* [Description of the task]
Write out the records below from the first line through the line containing "355 MIDDLESEX AVENUE", leaving out any pictures.

Saved data entries:

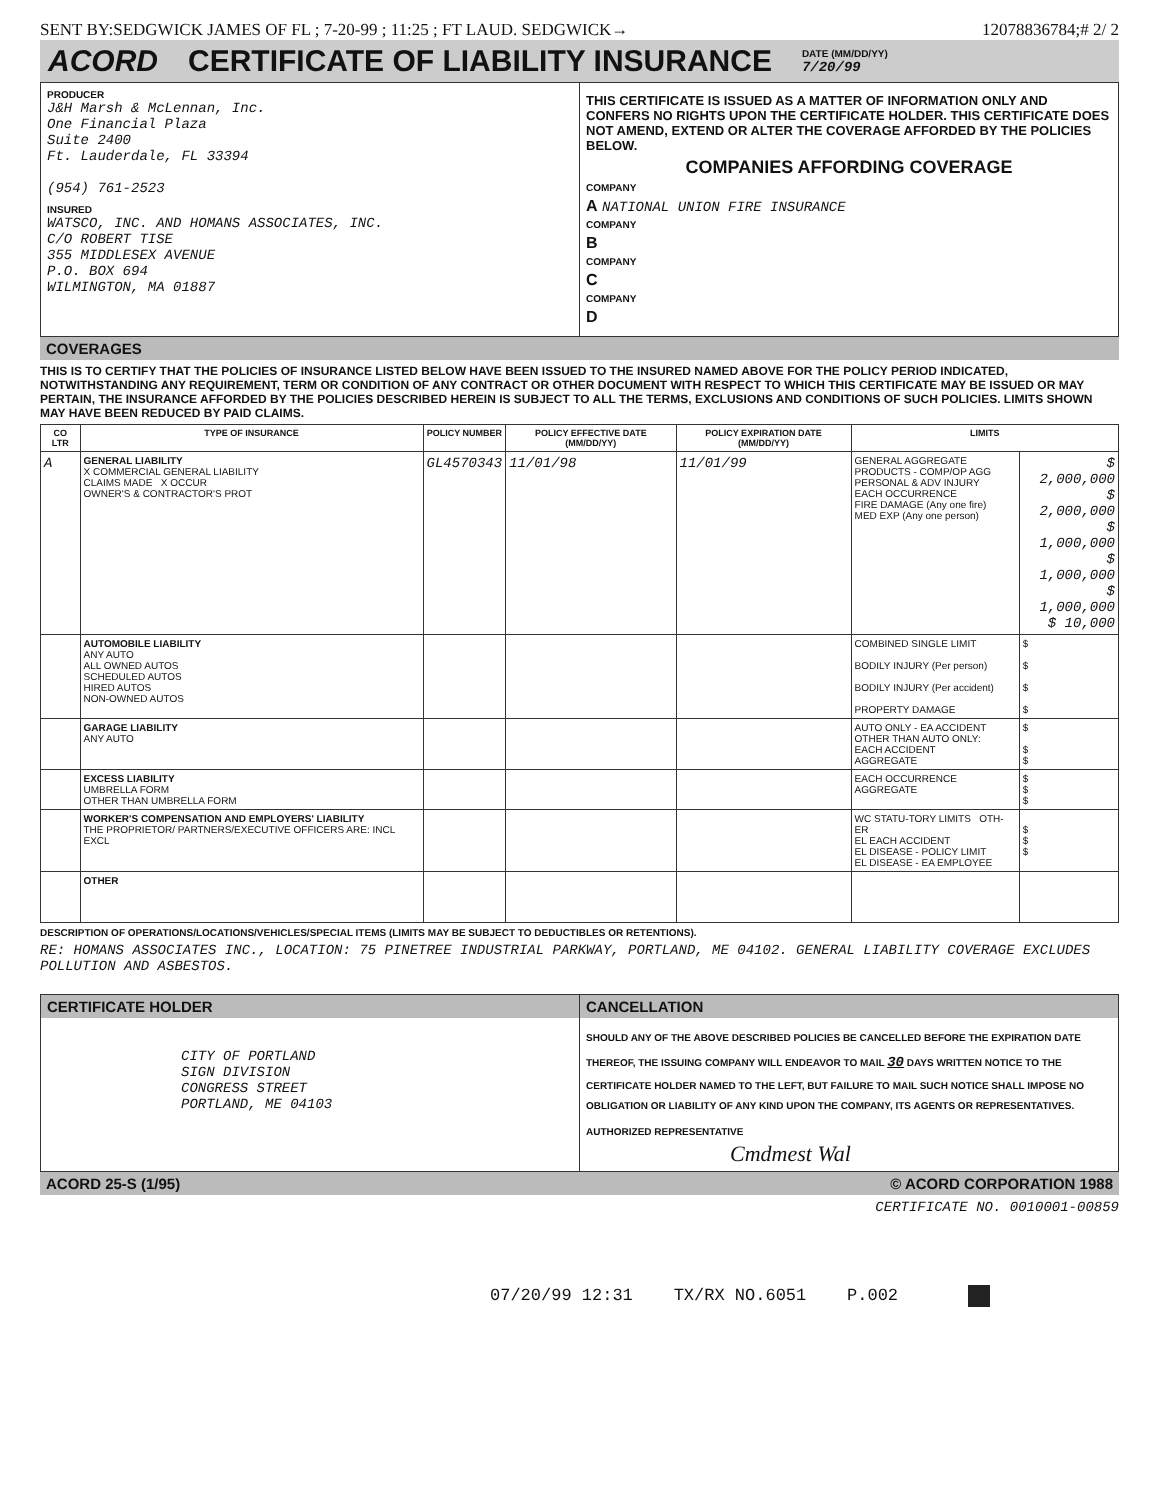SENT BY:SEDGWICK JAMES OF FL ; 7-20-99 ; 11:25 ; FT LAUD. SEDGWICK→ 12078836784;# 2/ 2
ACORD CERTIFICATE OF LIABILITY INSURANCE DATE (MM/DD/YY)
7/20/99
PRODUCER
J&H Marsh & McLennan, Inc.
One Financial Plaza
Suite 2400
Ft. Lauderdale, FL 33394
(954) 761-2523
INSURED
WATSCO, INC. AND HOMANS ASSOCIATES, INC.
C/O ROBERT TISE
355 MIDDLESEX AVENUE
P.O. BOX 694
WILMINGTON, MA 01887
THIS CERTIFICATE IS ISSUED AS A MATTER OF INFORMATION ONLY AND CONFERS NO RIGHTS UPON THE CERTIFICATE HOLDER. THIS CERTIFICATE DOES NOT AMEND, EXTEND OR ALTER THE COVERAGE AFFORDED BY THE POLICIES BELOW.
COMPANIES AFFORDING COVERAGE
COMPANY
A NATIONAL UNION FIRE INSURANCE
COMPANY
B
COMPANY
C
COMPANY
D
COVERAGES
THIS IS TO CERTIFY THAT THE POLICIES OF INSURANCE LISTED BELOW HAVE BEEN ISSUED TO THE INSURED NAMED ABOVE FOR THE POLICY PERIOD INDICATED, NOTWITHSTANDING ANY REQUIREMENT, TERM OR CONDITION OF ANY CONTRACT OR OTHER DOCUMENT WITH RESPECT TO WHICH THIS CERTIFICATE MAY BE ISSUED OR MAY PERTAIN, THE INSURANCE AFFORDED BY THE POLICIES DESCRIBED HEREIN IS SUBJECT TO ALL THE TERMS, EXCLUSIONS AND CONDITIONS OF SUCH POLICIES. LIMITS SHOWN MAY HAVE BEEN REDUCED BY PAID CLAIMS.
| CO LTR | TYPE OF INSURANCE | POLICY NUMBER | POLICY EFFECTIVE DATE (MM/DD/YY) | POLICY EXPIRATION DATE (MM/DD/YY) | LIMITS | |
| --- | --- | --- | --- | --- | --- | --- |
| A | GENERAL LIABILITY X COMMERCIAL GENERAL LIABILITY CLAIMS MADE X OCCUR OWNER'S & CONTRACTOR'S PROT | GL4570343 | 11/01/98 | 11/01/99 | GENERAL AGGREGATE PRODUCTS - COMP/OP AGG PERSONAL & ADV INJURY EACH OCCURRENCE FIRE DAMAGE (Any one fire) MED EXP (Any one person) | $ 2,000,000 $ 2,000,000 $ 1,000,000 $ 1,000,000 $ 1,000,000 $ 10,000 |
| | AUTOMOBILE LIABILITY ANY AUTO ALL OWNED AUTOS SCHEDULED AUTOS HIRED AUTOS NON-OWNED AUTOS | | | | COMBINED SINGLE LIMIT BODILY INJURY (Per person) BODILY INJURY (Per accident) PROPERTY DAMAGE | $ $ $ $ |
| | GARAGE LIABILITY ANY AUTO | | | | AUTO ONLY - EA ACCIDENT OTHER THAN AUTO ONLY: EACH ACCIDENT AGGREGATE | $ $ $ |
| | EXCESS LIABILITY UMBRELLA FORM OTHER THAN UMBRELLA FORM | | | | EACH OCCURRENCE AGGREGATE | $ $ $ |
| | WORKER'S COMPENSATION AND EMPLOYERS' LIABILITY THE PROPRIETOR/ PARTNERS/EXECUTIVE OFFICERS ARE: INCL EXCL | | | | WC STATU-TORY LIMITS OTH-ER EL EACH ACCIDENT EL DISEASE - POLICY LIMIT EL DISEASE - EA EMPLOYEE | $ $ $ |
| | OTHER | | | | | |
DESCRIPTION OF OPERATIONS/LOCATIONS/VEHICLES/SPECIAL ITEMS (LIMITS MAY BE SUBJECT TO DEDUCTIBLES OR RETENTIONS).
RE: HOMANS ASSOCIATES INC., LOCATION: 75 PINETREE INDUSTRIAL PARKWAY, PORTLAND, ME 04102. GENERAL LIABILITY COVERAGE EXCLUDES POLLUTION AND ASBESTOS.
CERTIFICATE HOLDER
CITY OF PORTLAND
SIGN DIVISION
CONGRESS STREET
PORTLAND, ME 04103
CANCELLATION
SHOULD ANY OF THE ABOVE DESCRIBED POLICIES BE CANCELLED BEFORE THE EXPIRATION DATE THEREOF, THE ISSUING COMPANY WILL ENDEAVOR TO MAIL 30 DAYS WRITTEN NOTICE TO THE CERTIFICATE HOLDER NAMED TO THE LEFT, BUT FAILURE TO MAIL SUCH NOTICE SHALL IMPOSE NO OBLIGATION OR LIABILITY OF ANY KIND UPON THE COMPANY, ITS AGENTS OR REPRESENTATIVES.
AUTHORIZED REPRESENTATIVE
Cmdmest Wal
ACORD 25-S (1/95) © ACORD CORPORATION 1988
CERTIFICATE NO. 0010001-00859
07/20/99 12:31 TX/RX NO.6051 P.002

* [Task solution]
SENT BY:SEDGWICK JAMES OF FL ; 7-20-99 ; 11:25 ; FT LAUD. SEDGWICK→ 12078836784;# 2/ 2
ACORD CERTIFICATE OF LIABILITY INSURANCE DATE (MM/DD/YY)
7/20/99
PRODUCER
J&H Marsh & McLennan, Inc.
One Financial Plaza
Suite 2400
Ft. Lauderdale, FL 33394
(954) 761-2523
INSURED
WATSCO, INC. AND HOMANS ASSOCIATES, INC.
C/O ROBERT TISE
355 MIDDLESEX AVENUE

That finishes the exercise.